Calcification in all patients enrolled was highly severe, with an average length of 48 mm, and side-branch involvement in 30% of cases.
Lithotripsy, which involves using acoustic pressure waves to fracture calcium, was well tolerated with low rates of complications.
Observed results were confirmed by pre- and post-procedure intravascular imaging.
DISRUPT CAD III enrolled 431 patients in 47 sites presenting severely calcified de novo coronary artery lesions with reference diameters between 2.5 mm and 4.0 mm.
The primary safety endpoint was observed in 92.2% of patients.
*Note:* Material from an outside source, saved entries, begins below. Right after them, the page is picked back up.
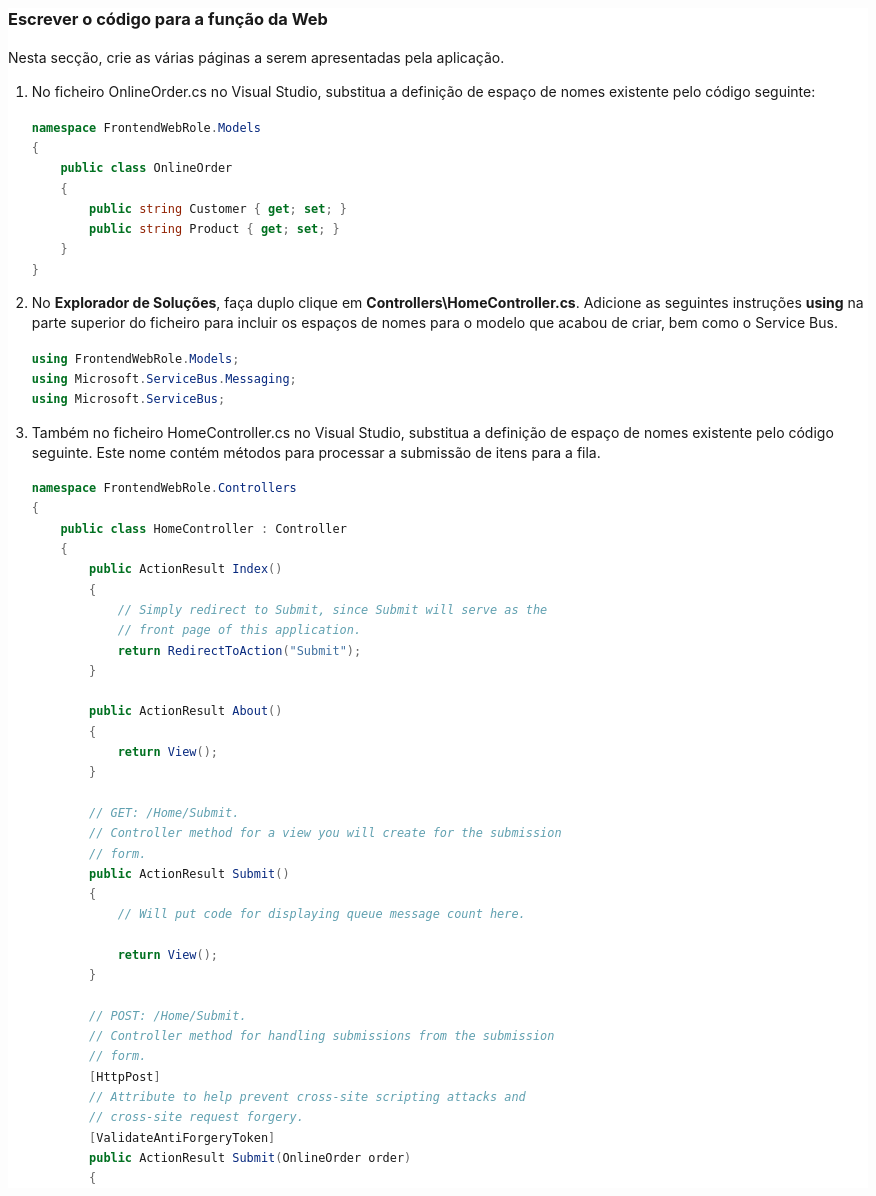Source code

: ### <a name="write-the-code-for-your-web-role"></a>Escrever o código para a função da Web
Nesta secção, crie as várias páginas a serem apresentadas pela aplicação.

1. No ficheiro OnlineOrder.cs no Visual Studio, substitua a definição de espaço de nomes existente pelo código seguinte:
   
   ```csharp
   namespace FrontendWebRole.Models
   {
       public class OnlineOrder
       {
           public string Customer { get; set; }
           public string Product { get; set; }
       }
   }
   ```
2. No **Explorador de Soluções**, faça duplo clique em **Controllers\HomeController.cs**. Adicione as seguintes instruções **using** na parte superior do ficheiro para incluir os espaços de nomes para o modelo que acabou de criar, bem como o Service Bus.
   
   ```csharp
   using FrontendWebRole.Models;
   using Microsoft.ServiceBus.Messaging;
   using Microsoft.ServiceBus;
   ```
3. Também no ficheiro HomeController.cs no Visual Studio, substitua a definição de espaço de nomes existente pelo código seguinte. Este nome contém métodos para processar a submissão de itens para a fila.
   
   ```csharp
   namespace FrontendWebRole.Controllers
   {
       public class HomeController : Controller
       {
           public ActionResult Index()
           {
               // Simply redirect to Submit, since Submit will serve as the
               // front page of this application.
               return RedirectToAction("Submit");
           }
   
           public ActionResult About()
           {
               return View();
           }
   
           // GET: /Home/Submit.
           // Controller method for a view you will create for the submission
           // form.
           public ActionResult Submit()
           {
               // Will put code for displaying queue message count here.
   
               return View();
           }
   
           // POST: /Home/Submit.
           // Controller method for handling submissions from the submission
           // form.
           [HttpPost]
           // Attribute to help prevent cross-site scripting attacks and
           // cross-site request forgery.  
           [ValidateAntiForgeryToken]
           public ActionResult Submit(OnlineOrder order)
           {
   ```

[0]: ./media/service-bus-dotnet-multi-tier-app-using-service-bus-queues/getting-started-multi-tier-01.png
[1]: ./media/service-bus-dotnet-multi-tier-app-using-service-bus-queues/getting-started-multi-tier-100.png
[2]: ./media/service-bus-dotnet-multi-tier-app-using-service-bus-queues/getting-started-multi-tier-101.png
[9]: ./media/service-bus-dotnet-multi-tier-app-using-service-bus-queues/getting-started-multi-tier-10.png
[10]: ./media/service-bus-dotnet-multi-tier-app-using-service-bus-queues/getting-started-multi-tier-11.png
[11]: ./media/service-bus-dotnet-multi-tier-app-using-service-bus-queues/getting-started-multi-tier-02.png
[12]: ./media/service-bus-dotnet-multi-tier-app-using-service-bus-queues/getting-started-multi-tier-12.png
[13]: ./media/service-bus-dotnet-multi-tier-app-using-service-bus-queues/getting-started-multi-tier-13.png
[14]: ./media/service-bus-dotnet-multi-tier-app-using-service-bus-queues/getting-started-multi-tier-33.png
[15]: ./media/service-bus-dotnet-multi-tier-app-using-service-bus-queues/getting-started-multi-tier-34.png
[16]: ./media/service-bus-dotnet-multi-tier-app-using-service-bus-queues/getting-started-multi-tier-14.png
[17]: ./media/service-bus-dotnet-multi-tier-app-using-service-bus-queues/getting-started-multi-tier-36.png
[18]: ./media/service-bus-dotnet-multi-tier-app-using-service-bus-queues/getting-started-multi-tier-37.png
[19]: ./media/service-bus-dotnet-multi-tier-app-using-service-bus-queues/getting-started-multi-tier-38.png
[20]: ./media/service-bus-dotnet-multi-tier-app-using-service-bus-queues/getting-started-multi-tier-39.png
[23]: ./media/service-bus-dotnet-multi-tier-app-using-service-bus-queues/SBWorkerRole1.png
[25]: ./media/service-bus-dotnet-multi-tier-app-using-service-bus-queues/SBWorkerRoleProperties.png
[26]: ./media/service-bus-dotnet-multi-tier-app-using-service-bus-queues/SBNewWorkerRole.png
[28]: ./media/service-bus-dotnet-multi-tier-app-using-service-bus-queues/getting-started-multi-tier-40.png
[sbmsdn]: http://msdn.microsoft.com/library/azure/ee732537.aspx  
[sbacom]: https://azure.microsoft.com/services/service-bus/  
[sbacomqhowto]: service-bus-dotnet-get-started-with-queues.md  
[mutitierstorage]: https://code.msdn.microsoft.com/Windows-Azure-Multi-Tier-eadceb36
Similarly, the effectiveness endpoint occurred in 92.4%. Both endpoints exceeded expectations.
Previous reports indicated the possibility of ventricular capture with shock waves, something that was observed in this study. Said captures were not associated with sustained ventricular arrhythmias during or immediately after the procedure, and they did not correlate with adverse events either.
Coronary lithotripsy was safe and effective in facilitating stent implantation and expansion in highly calcified lesions.
Original Title: Intravascular lithotripsy for treatment of severely calcified coronary artery disease: the DISRUPT CAD III study.
Reference: Hill JM et al. J Am Coll Cardiol. 2020; Epub ahead of print y presentado simultáneamente en el congreso TCT 2020 virtual.